Lo stupore davanti alle guerrigliere curde, inoltre, è figlio del pregiudizio eurocentrico secondo cui nei paesi di religione islamica le donne sarebbe duramente discriminate e non tiene conto del fatto che nella cultura curda le donne soldato non sono certo una novità (vedi): anzi, la loro presenza sarebbe stata testimoniata già nel XII secolo, ai tempi del sultano Saladino. Oggi, le donne costituiscono una percentuale molto alta tanto delle milizie del Pkk (l’Hpg) tanto di quelle del Pyd (le Ypg): la liberazione delle donne, infatti, è sempre stata uno dei cardini nell’impostazione marxista-leninista dei due partiti. Come ha detto Bese Hozat, la co-presidente del Consiglio Esecutivo della Kck, l’Unione comunista curda (il braccio politico del Pkk), in una recente intervista, infatti, il Pkk
ha messo le donne al centro della liberazione sociale, e la lotta delle donne al centro della lotta nazionale. […] Migliaia di donne […] sono partite per le montagne e hanno formato un esercito, hanno combattuto coraggiosamente contro il sistema di sfruttamento e distrutto la mentalità che afferma che la guerra è una cosa da uomini. La lotta di liberazione delle donne curde che stanno in montagna non è solo contro l’esercito turco, ma è anche contro la mentalità maschilista dominante e il sistema crudele di sfruttamento che ha creato. […] Questa guerra ha portato a un grande cambiamento sociale e di trasformazione, ha distrutto la mentalità comune contro le donne, ha cambiato i costumi e la cultura di genere, e ha permesso alle donne curde di diventare soggetti in tutti i settori della vita, di assumere un ruolo attivo nella vita sociale e politica, e di guidare sommosse civili e forme di resistenza pubblica. […] Il movimento del Pkk non si è mai dato come una lotta etnica. Quelli che affermano che il PKK lo ha fatto sono i nemici del partito e del popolo. L’ideologia del PKK sostiene la libertà e l’uguaglianza. Il PKK è un movimento socialista democratico contro il nazionalismo, il sessismo e l’integralismo religioso, che sono tutte ideologie che conducono al fascismo, al nazionalismo e al militarismo.
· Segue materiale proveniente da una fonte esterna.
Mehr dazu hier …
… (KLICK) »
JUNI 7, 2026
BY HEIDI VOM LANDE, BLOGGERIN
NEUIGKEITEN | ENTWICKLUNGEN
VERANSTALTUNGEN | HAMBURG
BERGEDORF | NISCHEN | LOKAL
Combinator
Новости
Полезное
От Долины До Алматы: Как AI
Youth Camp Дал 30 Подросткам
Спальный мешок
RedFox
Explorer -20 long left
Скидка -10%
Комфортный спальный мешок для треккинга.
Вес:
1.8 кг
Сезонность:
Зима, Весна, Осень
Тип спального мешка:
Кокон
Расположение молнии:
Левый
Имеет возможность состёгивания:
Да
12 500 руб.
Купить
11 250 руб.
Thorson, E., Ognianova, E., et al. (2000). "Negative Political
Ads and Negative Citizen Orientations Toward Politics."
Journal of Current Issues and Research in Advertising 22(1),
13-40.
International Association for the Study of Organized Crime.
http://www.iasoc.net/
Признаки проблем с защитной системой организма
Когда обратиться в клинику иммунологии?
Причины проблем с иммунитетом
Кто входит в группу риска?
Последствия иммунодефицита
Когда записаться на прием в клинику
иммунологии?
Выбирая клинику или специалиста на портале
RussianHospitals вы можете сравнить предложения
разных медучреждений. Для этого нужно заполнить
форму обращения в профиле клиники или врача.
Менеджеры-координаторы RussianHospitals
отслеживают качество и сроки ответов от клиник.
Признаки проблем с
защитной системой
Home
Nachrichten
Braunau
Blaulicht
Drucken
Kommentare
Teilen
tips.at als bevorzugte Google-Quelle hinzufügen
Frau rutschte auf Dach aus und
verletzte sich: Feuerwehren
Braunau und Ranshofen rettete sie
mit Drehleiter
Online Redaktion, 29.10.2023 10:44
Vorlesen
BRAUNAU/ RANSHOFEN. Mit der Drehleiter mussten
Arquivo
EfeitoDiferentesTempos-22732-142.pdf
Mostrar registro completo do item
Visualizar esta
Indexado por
Quello che i compagni e le compagne del Pkk e del Pyd hanno capito benissimo è che non ci può essere rivoluzione senza liberazione della donna e non ci può essere liberazione della donna senza rivoluzione: ogni altra interpretazione che lega la resistenza contro l’I.S. a un vago «emancipazionismo» femminile aconflittuale, invece, non è altro che un colpo ad ogni prospettiva di cambiamento radicale dei rapporti economici e sociali nella società. Le guerrigliere curde non sono una versione orientale delle suffragette britanniche di inizio secolo, ma sono militanti politiche che hanno inserito la liberazione femminile all’interno di un percorso rivoluzionario in cui essa è solo una parte.
Se tutto questo è vero, compito dei compagni e delle compagne è quello di demistificare la presentazione borghese delle combattenti curde e di far riemergere, invece, il contenuto politico delle loro scelte: un contenuto rivoluzionario incompatibile tanto con il capitalismo teocratico e fondamentalista dell’I.S. quanto con le copertine patinate su cui il capitalismo occidentale le vorrebbe relegare.